AIM OF THE EXERCISE: An exact reproduction of the lines from the one with "Page size: 1241x1754." to the end of the data below is required. No other lines may be included.

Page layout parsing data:
# # # #

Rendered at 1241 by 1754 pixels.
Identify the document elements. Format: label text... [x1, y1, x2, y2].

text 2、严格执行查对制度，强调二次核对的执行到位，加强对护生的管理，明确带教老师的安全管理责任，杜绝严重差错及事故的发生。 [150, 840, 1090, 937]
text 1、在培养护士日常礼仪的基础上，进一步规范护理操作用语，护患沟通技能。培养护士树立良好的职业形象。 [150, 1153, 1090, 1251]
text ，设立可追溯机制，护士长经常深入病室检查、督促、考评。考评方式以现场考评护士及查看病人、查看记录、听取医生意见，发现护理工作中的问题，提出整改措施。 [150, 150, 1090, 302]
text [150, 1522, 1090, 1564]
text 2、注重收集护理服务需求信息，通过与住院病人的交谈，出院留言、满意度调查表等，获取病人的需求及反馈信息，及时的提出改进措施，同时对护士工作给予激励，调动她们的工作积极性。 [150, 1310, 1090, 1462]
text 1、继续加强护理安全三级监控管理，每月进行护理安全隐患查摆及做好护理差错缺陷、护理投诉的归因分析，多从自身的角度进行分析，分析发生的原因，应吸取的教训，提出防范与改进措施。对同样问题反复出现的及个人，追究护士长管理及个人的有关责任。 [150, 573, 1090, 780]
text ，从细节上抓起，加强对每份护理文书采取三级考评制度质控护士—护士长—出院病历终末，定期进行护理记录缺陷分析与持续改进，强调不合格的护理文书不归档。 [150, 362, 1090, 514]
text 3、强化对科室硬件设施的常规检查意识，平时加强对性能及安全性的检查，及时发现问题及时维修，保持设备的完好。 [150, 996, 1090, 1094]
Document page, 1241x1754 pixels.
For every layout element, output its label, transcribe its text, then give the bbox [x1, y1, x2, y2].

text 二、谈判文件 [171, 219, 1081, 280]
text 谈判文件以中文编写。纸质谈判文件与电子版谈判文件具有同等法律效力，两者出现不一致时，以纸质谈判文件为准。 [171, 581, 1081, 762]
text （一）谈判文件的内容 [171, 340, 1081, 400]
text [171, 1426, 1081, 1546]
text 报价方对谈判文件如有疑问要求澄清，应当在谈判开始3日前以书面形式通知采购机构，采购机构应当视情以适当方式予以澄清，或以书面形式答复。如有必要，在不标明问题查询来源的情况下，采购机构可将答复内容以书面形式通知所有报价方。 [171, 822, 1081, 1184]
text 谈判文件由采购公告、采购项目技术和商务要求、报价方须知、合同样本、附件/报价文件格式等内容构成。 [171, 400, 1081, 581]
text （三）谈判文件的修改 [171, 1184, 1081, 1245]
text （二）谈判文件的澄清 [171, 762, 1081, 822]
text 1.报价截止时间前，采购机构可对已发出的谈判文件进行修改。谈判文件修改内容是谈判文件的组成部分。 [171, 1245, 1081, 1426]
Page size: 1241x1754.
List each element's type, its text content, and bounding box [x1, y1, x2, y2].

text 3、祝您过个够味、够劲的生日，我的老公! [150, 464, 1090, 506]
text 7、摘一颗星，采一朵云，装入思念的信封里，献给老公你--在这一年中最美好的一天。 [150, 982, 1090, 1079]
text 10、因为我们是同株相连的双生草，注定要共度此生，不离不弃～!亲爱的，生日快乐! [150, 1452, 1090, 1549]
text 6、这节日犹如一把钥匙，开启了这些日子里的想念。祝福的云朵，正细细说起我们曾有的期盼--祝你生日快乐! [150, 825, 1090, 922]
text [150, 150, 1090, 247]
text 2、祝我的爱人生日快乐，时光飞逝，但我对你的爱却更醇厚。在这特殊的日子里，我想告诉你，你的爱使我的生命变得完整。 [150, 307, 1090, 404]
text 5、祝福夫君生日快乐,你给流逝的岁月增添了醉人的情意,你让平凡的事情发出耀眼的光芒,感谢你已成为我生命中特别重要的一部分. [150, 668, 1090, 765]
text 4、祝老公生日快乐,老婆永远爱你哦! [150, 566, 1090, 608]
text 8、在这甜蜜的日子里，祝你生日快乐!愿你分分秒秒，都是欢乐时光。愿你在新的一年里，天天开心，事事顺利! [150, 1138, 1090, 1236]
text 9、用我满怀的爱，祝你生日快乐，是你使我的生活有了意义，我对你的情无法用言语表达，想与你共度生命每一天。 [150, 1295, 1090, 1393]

# # # #

SOLUTION TO THIS PROBLEM:
Page size: 1241x1754.
List each element's type, its text content, and bounding box [x1, y1, x2, y2].

text 3、祝您过个够味、够劲的生日，我的老公! [150, 464, 1090, 506]
text 7、摘一颗星，采一朵云，装入思念的信封里，献给老公你--在这一年中最美好的一天。 [150, 982, 1090, 1079]
text 10、因为我们是同株相连的双生草，注定要共度此生，不离不弃～!亲爱的，生日快乐! [150, 1452, 1090, 1549]
text 6、这节日犹如一把钥匙，开启了这些日子里的想念。祝福的云朵，正细细说起我们曾有的期盼--祝你生日快乐! [150, 825, 1090, 922]
text [150, 150, 1090, 247]
text 2、祝我的爱人生日快乐，时光飞逝，但我对你的爱却更醇厚。在这特殊的日子里，我想告诉你，你的爱使我的生命变得完整。 [150, 307, 1090, 404]
text 5、祝福夫君生日快乐,你给流逝的岁月增添了醉人的情意,你让平凡的事情发出耀眼的光芒,感谢你已成为我生命中特别重要的一部分. [150, 668, 1090, 765]
text 4、祝老公生日快乐,老婆永远爱你哦! [150, 566, 1090, 608]
text 8、在这甜蜜的日子里，祝你生日快乐!愿你分分秒秒，都是欢乐时光。愿你在新的一年里，天天开心，事事顺利! [150, 1138, 1090, 1236]
text 9、用我满怀的爱，祝你生日快乐，是你使我的生活有了意义，我对你的情无法用言语表达，想与你共度生命每一天。 [150, 1295, 1090, 1393]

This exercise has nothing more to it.